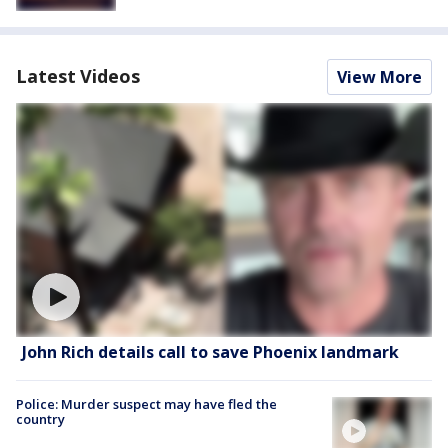
Latest Videos
View More
John Rich details call to save Phoenix landmark
Police: Murder suspect may have fled the
country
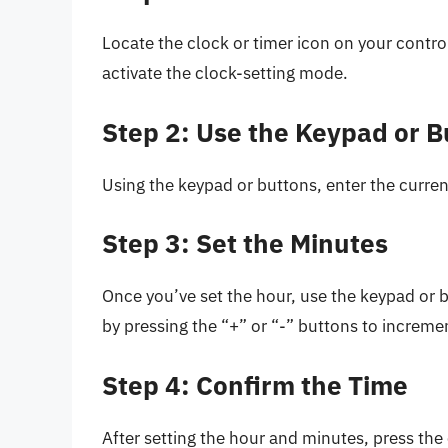
Locate the clock or timer icon on your contro
activate the clock-setting mode.
Step 2: Use the Keypad or B
Using the keypad or buttons, enter the curren
Step 3: Set the Minutes
Once you’ve set the hour, use the keypad or b
by pressing the “+” or “-” buttons to increm
Step 4: Confirm the Time
After setting the hour and minutes, press the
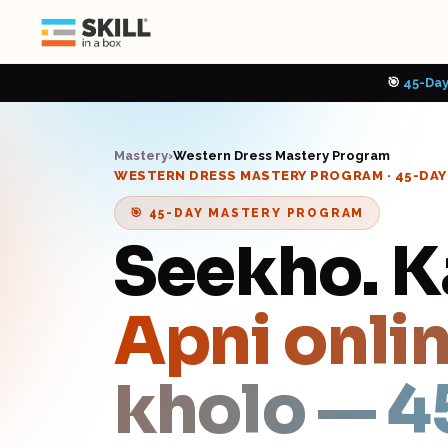
🎯
45-Day
Mastery
›
Western Dress Mastery Program
WESTERN DRESS MASTERY PROGRAM
· 45-DA
🎯 45-DAY MASTERY PROGRAM
Seekho. 
Apni onlin
kholo — 4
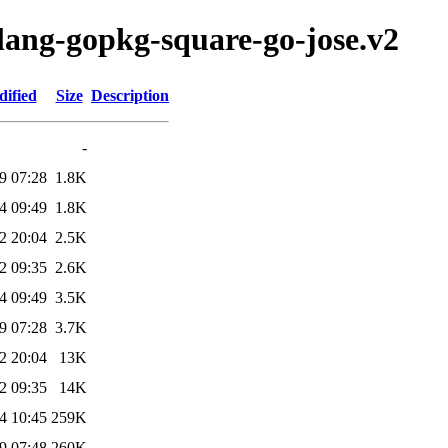
olang-gopkg-square-go-jose.v2
dified
Size
Description
-
9 07:28
1.8K
4 09:49
1.8K
2 20:04
2.5K
2 09:35
2.6K
4 09:49
3.5K
9 07:28
3.7K
2 20:04
13K
2 09:35
14K
4 10:45
259K
9 07:48
260K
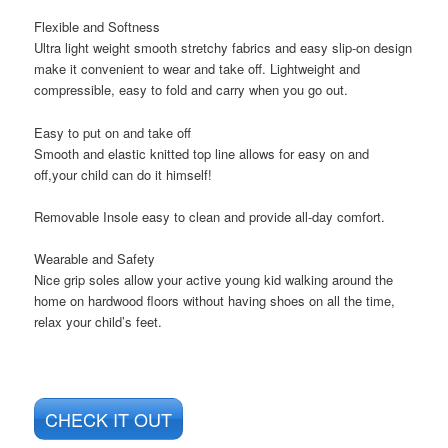
Flexible and Softness
Ultra light weight smooth stretchy fabrics and easy slip-on design
make it convenient to wear and take off. Lightweight and
compressible, easy to fold and carry when you go out.
Easy to put on and take off
Smooth and elastic knitted top line allows for easy on and
off,your child can do it himself!
Removable Insole easy to clean and provide all-day comfort.
Wearable and Safety
Nice grip soles allow your active young kid walking around the
home on hardwood floors without having shoes on all the time,
relax your child’s feet.
CHECK IT OUT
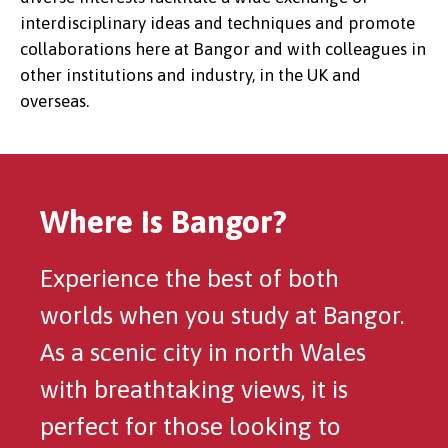
interdisciplinary ideas and techniques and promote
collaborations here at Bangor and with colleagues in
other institutions and industry, in the UK and
overseas.
Where is Bangor?
Experience the best of both
worlds when you study at Bangor.
As a scenic city in north Wales
with breathtaking views, it is
perfect for those looking to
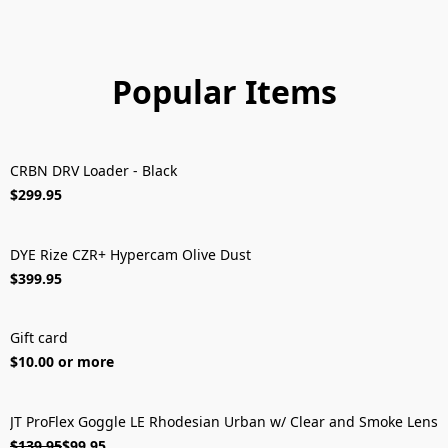
Popular Items
CRBN DRV Loader - Black
FREE SHIPPING!
$299.95
DYE Rize CZR+ Hypercam Olive Dust
FREE SHIPPING!
$399.95
Gift card
$10.00 or more
JT ProFlex Goggle LE Rhodesian Urban w/ Clear and Smoke Lens
ON SALE
$139.95
$99.95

........

→ Your task: With the pictures omitted, restate every entry above word for word.

→ Response area:
Latest Videos
View More
John Rich details call to save Phoenix landmark
Police: Murder suspect may have fled the
country
Locate the clock or timer icon on your contro
activate the clock-setting mode.
Step 2: Use the Keypad or B
Using the keypad or buttons, enter the curren
Step 3: Set the Minutes
Once you’ve set the hour, use the keypad or b
by pressing the “+” or “-” buttons to increm
Step 4: Confirm the Time
After setting the hour and minutes, press the
🎯
45-Day
Mastery
›
Western Dress Mastery Program
WESTERN DRESS MASTERY PROGRAM
· 45-DA
🎯 45-DAY MASTERY PROGRAM
Seekho. 
Apni onlin
kholo — 4
olang-gopkg-square-go-jose.v2
dified
Size
Description
-
9 07:28
1.8K
4 09:49
1.8K
2 20:04
2.5K
2 09:35
2.6K
4 09:49
3.5K
9 07:28
3.7K
2 20:04
13K
2 09:35
14K
4 10:45
259K
9 07:48
260K
Flexible and Softness
Ultra light weight smooth stretchy fabrics and easy slip-on design
make it convenient to wear and take off. Lightweight and
compressible, easy to fold and carry when you go out.
Easy to put on and take off
Smooth and elastic knitted top line allows for easy on and
off,your child can do it himself!
Removable Insole easy to clean and provide all-day comfort.
Wearable and Safety
Nice grip soles allow your active young kid walking around the
home on hardwood floors without having shoes on all the time,
relax your child’s feet.
CHECK IT OUT
interdisciplinary ideas and techniques and promote
collaborations here at Bangor and with colleagues in
other institutions and industry, in the UK and
overseas.
Where is Bangor?
Experience the best of both
worlds when you study at Bangor.
As a scenic city in north Wales
with breathtaking views, it is
perfect for those looking to
Popular Items
CRBN DRV Loader - Black
FREE SHIPPING!
$299.95
DYE Rize CZR+ Hypercam Olive Dust
FREE SHIPPING!
$399.95
Gift card
$10.00 or more
JT ProFlex Goggle LE Rhodesian Urban w/ Clear and Smoke Lens
ON SALE
$139.95
$99.95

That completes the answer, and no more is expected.